OPINION:
If Congress does nothing, the cost of gasoline will drop 14 cents per gallon on Sept. 30. That not only would be a boon to consumers oppressed by hefty prices at the pump but also would go a long way toward ending one of Washington’s favorite accounting gimmicks.
The public is supposed to think the 18.4 cents tossed to Uncle Sam for every gallon of unleaded (24.4 cents for diesel) goes to roads and bridges. Fifty-five years ago, it was true that the 3-cent-per-gallon levy went directly into the concrete and steel that gave us the Interstate Highway System. The authorization for most of the current tax expires next month, and Americans for Tax Reform President Grover Norquist fears President Obama will use jobs as an excuse to boost this tax. “His plan is going to be the highway bill,” Mr. Norquist said in an editorial board meeting at The Washington Times. “Everyone wants highways, but you give them the money, they don’t build highways. They build everything but highways.”
Out of the $29 billion in fuel-tax revenue collected this year, the Congressional Budget Office estimated $7.6 billion would be diverted into mass-transit projects. That is only part of the problem. One look at the Federal Highway Administration’s budget shows core spending priorities in the “highway” account frequently have nothing to do with highways. For example, the agency allocates $6.8 billion to a “livable communities” program designed to promote a leftist anything-but-the-automobile agenda. Another $8.9 billion will be blown on “environmental sustainability” schemes, and $2.5 billion will go to safety - that’s the code word for paying local cops overtime to set up speed traps and East German-style roadblocks.
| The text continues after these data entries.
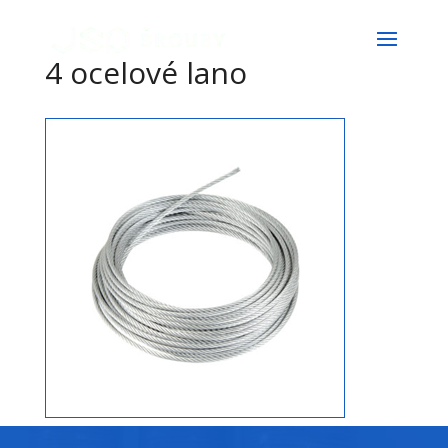
4 ocelové lano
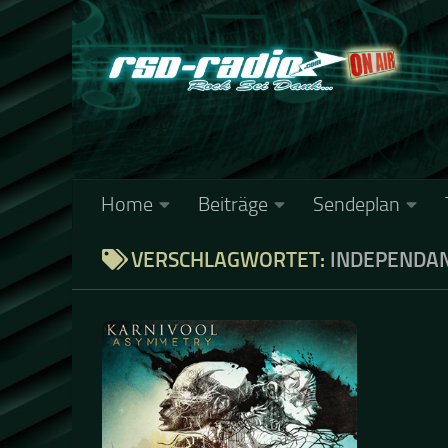
Zum Inhalt springen
Home
Beiträge
Sendeplan
VERSCHLAGWORTET:
INDEPENDA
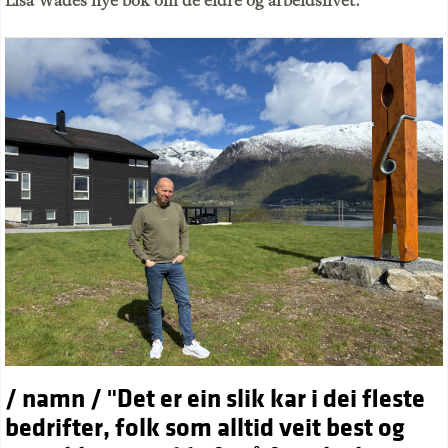
Lisa Wades nye bok om de eldre og arbeidslivet.
/ namn / "Det er ein slik kar i dei fleste
bedrifter, folk som alltid veit best og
Mr. Norquist thinks it would be smarter to have the states, not the federal government, take care of their own road funding. “We have a federal gas tax, and money comes from Kansas to Washington, and then some of it goes back to Kansas,” he said. “What goes back to Kansas comes back with Davis-Bacon attached to it, which raises the cost of building 25 percent.” The Davis-Bacon law links federal mandates, including expensive union-sized wage requirements, to transportation projects. Sen. Tom Coburn, Oklahoma Republican, and Rep. Jeff Flake, Arizona Republican, introduced legislation that would allow state transportation departments to opt out of the federal gas tax so they can manage their own roads without the feds skimming off the top and adding strings.
Those pushing for an increase in the gas tax peddle the myth that fuel revenues are plunging because Americans are driving fuel-efficient and electric vehicles like the Nissan Leaf and Chevy Volt. This is a complete fabrication. Fuel-tax receipts dropped 4.5 percent from 2007 to 2010 because of the recession. During the same period, income-tax revenue dropped a whopping 23 percent. So there’s no need to raise the gas tax or implement complicated per-mile taxing schemes. Get the federal bureaucracy out of the way and let the states maintain their own roads.